The honest part (weaknesses included)
| Axis | amenbo | note |
|---|---|---|
| Token use | ◎ | per-page cap + progressive disclosure; orders of magnitude on long/CSV |
| Extraction quality | ○ | equal to Jina + banner removal — not a blowout |
| CJK handling | ◎ | decodes Shift_JIS, strips furigana, paginates (Jina decodes too but keeps furigana & dumps the whole novel; official fetch garbles it) |
| Non-HTML (PDF/CSV) | ◎ | only tool of the five doing both |
| Error handoff | ○ | classifies the error and suggests the next move |
| JS-heavy / anti-bot pages | △ | Playwright et al. win here; amenbo has a system-Chrome fallback but implements no anti-bot circumvention — it stops honestly |
| Search / indexing | ✕ | PixelRAG's domain; amenbo has no search (use both) |
| Speed | △ | politeness first (per-domain serial, 1 req/sec) — not for fast crawling, by design |
It identifies as a bot, respects robots.txt / Crawl-Delay, and when a site blocks it, it says so instead of working around it. That's a design choice, not a gap.
Try it
npm install -g amenbo
# browser features (SPA rendering, screenshots), one-time ~170MB:
npx -y amenbo install-browser
Register with your agent (.mcp.json): { "mcpServers": { "amenbo": { "command": "amenbo" } } }
There's also a CLI sharing the same core (amenbo fetch <url> > page.md), and a copy-paste prompt for CLAUDE.md / AGENTS.md in the README so the agent uses progressive disclosure by default.

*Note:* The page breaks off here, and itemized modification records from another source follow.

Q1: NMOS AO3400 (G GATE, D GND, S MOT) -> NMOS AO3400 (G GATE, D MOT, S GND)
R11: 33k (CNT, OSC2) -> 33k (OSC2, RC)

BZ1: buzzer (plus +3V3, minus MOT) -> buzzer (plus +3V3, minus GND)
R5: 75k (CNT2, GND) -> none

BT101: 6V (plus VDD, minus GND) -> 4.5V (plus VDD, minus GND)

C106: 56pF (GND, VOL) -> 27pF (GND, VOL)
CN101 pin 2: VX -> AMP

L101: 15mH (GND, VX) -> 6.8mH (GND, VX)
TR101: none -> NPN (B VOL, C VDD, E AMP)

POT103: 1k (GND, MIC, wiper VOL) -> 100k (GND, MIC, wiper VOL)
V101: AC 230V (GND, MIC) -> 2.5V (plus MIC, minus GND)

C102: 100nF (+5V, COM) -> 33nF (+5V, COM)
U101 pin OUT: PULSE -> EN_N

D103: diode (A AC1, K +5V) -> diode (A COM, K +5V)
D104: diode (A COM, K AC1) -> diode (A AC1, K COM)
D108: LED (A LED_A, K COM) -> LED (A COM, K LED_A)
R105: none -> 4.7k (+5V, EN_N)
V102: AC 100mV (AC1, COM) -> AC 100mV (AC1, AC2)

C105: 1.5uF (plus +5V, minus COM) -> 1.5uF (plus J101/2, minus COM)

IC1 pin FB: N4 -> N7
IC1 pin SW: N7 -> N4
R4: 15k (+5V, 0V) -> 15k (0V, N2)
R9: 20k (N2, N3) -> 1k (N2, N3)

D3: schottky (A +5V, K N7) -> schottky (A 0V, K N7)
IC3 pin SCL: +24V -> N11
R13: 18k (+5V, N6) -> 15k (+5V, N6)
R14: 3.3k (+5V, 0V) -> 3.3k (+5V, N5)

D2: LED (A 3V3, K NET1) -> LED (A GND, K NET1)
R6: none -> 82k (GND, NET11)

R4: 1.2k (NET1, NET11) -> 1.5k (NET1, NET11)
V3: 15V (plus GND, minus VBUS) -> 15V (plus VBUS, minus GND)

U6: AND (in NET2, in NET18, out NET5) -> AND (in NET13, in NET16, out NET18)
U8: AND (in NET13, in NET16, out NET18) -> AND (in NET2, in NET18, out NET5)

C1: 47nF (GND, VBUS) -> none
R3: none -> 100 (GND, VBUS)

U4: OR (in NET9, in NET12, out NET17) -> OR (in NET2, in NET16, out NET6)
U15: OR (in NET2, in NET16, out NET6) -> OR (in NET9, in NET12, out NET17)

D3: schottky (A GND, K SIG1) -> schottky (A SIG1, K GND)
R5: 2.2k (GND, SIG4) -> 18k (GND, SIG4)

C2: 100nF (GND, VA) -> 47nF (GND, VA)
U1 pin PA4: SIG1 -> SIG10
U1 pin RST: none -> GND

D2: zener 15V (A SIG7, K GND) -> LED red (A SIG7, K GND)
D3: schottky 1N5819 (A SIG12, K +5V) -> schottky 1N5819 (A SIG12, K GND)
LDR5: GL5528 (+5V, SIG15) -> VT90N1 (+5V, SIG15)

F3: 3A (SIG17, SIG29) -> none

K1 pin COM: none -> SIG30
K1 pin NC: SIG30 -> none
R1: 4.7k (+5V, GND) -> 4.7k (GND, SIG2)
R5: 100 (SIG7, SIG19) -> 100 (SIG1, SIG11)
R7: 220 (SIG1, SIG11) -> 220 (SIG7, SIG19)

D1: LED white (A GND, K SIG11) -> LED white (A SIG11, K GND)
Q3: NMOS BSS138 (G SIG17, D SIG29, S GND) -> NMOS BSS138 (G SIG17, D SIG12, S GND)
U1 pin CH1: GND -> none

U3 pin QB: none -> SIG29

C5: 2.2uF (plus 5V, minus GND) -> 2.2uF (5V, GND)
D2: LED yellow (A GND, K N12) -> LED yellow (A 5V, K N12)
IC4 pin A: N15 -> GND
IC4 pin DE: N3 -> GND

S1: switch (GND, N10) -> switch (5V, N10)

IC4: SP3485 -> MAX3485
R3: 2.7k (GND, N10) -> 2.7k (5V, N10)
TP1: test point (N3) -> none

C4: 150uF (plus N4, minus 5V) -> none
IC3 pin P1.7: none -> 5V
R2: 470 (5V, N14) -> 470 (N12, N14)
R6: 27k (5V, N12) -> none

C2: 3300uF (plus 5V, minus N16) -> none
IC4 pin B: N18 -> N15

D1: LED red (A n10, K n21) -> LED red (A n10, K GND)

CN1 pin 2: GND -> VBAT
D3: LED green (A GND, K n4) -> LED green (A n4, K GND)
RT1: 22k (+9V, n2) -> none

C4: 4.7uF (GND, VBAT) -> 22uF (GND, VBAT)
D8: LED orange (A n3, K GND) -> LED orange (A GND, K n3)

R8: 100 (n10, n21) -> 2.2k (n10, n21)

If your agents touch the Japanese web, I'd like to know where amenbo breaks for you. The harness and raw logs are public — counter-tests welcome.
Repo: https://github.com/Rererr/amenbo · Benchmark: bench/
amenbo (アメンボ) is Japanese for "water strider" — the insect that skims across water without making ripples. MIT licensed. This is an English write-up of a Japanese benchmark article.